Available data
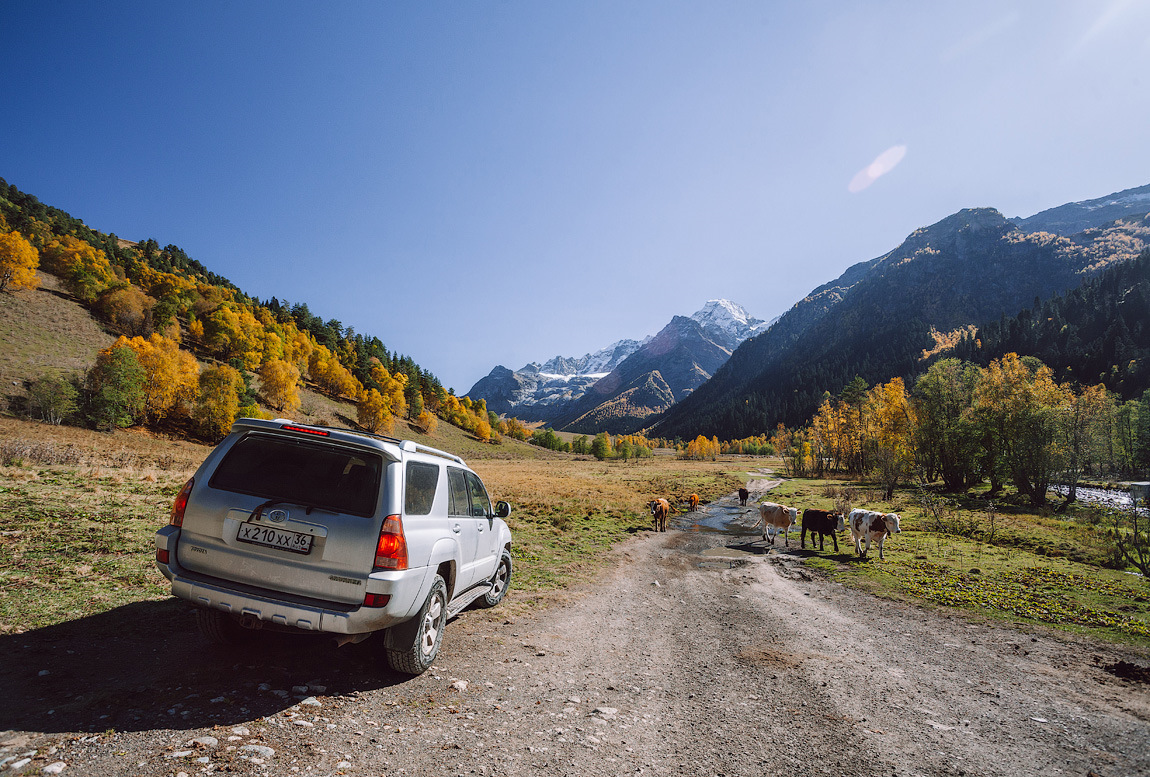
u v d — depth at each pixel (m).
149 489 14.09
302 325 166.25
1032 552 15.72
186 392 68.19
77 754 2.74
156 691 3.70
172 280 126.94
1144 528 15.60
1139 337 158.25
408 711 3.89
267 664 4.48
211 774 2.70
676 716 4.32
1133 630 7.90
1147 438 60.41
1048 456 31.23
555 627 6.96
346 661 4.78
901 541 17.91
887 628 7.94
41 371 62.50
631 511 26.69
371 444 4.32
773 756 3.66
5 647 4.12
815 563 14.09
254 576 4.03
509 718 3.97
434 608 4.88
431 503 4.94
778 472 86.81
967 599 9.91
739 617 8.36
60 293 90.62
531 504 25.02
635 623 7.62
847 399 78.88
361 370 156.75
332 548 3.99
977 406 37.75
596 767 3.32
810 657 6.27
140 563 7.14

Problem to solve
Transcribe the data verbatim. No picture belongs in the result.

Exercise output
u v d — depth at each pixel (m).
149 489 14.09
302 325 166.25
1032 552 15.72
186 392 68.19
77 754 2.74
156 691 3.70
172 280 126.94
1144 528 15.60
1139 337 158.25
408 711 3.89
267 664 4.48
211 774 2.70
676 716 4.32
1133 630 7.90
1147 438 60.41
1048 456 31.23
555 627 6.96
346 661 4.78
901 541 17.91
887 628 7.94
41 371 62.50
631 511 26.69
371 444 4.32
773 756 3.66
5 647 4.12
815 563 14.09
254 576 4.03
509 718 3.97
434 608 4.88
431 503 4.94
778 472 86.81
967 599 9.91
739 617 8.36
60 293 90.62
531 504 25.02
635 623 7.62
847 399 78.88
361 370 156.75
332 548 3.99
977 406 37.75
596 767 3.32
810 657 6.27
140 563 7.14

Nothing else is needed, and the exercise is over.